Germanshepherdsmum Fri 10-Nov-23 16:49:17

I have never interpreted a friendly arm round the shoulders in that way Delila. Some men are, thankfully, naturally protective of women. I have always been able to distinguish between the gentleman (as I believe Eejit to be) and the lech. I’m pleased to have met far more gentlemen than leches in my lifetime.

Thisismyname1953 Fri 10-Nov-23 16:36:01

@fancy that . Your explanation has made me realise why I occasionally have a problem with the way my Son in Law acts towards women when he has been drinking.
He and my DD have been married for over 20 years and I’ve only seen this behaviour twice but he can become very Leary and makes sexual comments and innuendos to younger women . I once had it out with him at a party and we fell out for a while .
One of your comments made me realise that it was because I was from a family who would never have that sort of attitude towards women . My parents made sure that my brothers and I were brought up equally and had respect for all . My dad would never refer to any woman in such a manner and neither would my husband .
Son in Law’s father and brother are exactly like him though so to me it is down to your upbringing.

Delila Fri 10-Nov-23 16:32:09

The aren’t many occasions when it’s ok to “put your arm round” a woman you’re not in any kind of personal relationship with. It doesn’t take much imagination to see that it puts the woman in an awkward and sometimes vulnerable position, and teaches women from a young age to be wary of even “well meant” touching.
Offering genuine non-sexual comfort or support where appropriate is a different matter and can be very welcome (and men are very good at it).
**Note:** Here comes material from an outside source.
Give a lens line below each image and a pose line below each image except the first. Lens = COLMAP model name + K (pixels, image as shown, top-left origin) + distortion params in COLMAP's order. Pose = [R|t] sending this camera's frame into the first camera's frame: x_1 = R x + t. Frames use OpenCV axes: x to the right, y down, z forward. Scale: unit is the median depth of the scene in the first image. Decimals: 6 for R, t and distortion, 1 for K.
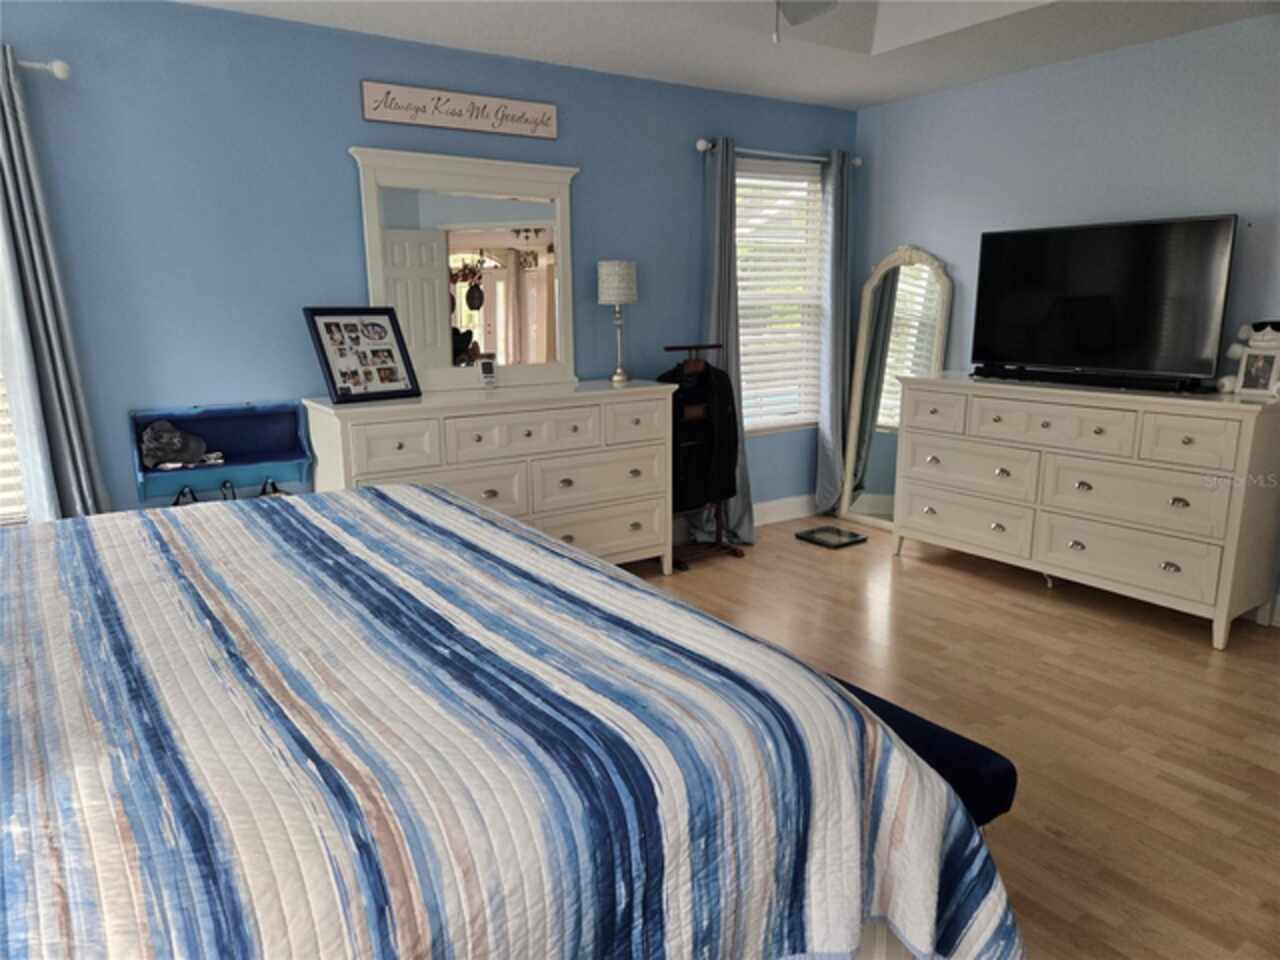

greenlady102 Fri 10-Nov-23 14:53:11

EEJit

Greenlady102

I would hope, that any female I put my arm round, who found it objectionable would have said so.

possibly not

annifrance Fri 10-Nov-23 14:22:05

I agree with much of what has been said. However it has been a longstanding inigma to me why men think that grabbing a woman's boobs or genitalia are a turnon, especially in a public place like the office or a pub. Beyond belief,

Celieanne86 Fri 10-Nov-23 14:18:13

None of this is new it was happening to me when I was 16. I was in my first job after leaving school and wasn’t used to being around men apart from my family males who were all lovely. The general manager tried to touch me up a few times you know an arm round a hug and try to kiss but I aways managed to move away until one day he caught me on the stairs and I couldn’t get away I wont go into detail suffice to say I was terrified but I managed to bring the stilleto heel of my shoe on his foot and bought it down hard he yelped and I got away. I went straight to the office manager told him what had happened and he said he wouldn’t mean anything he was just being friendly ……..I got my coat gathered my things together and walked out. My mother was shocked when I told her but didn’t believe me nobody did he was the boss. I never went back to that job but years later I met one of the girls I had worked with and she told me he was a Randy dirty pig who tried it on with all the girls and I was the first one to retaliate. I often wonder how he explained his bruised foot to his wife 😵‍💫

EEJit Fri 10-Nov-23 14:07:20

Greenlady102

I would hope, that any female I put my arm round, who found it objectionable would have said so.

Delila Fri 10-Nov-23 13:36:07

“Making a pass” is quite different to groping or otherwise uninvited touching, and there’s no way it can be interpreted as a compliment, surely?

Glorianny Fri 10-Nov-23 13:24:23

Davisuz I found your answer so interesting. I was thinking that almost (or even all) the men who had made passes at me have been ones I fancied anyway. And the resulting dalliance although sometimes quite short and insubstantial was quite welcome. Then I realised that I do give out quite strong signals of not wanting close contact with most people. I don't generally want to be hugged or touched by people of either sex I meet and people must pick up on that.

Paddyanne when a student I worked in a factory in a section that was run by women. The only men who entered were engineers and their apprentices who serviced and fixed the machines. Some of the expressions and language used by the women to the men shocked me. The apprentices in particular were targets. It was a complete education for me.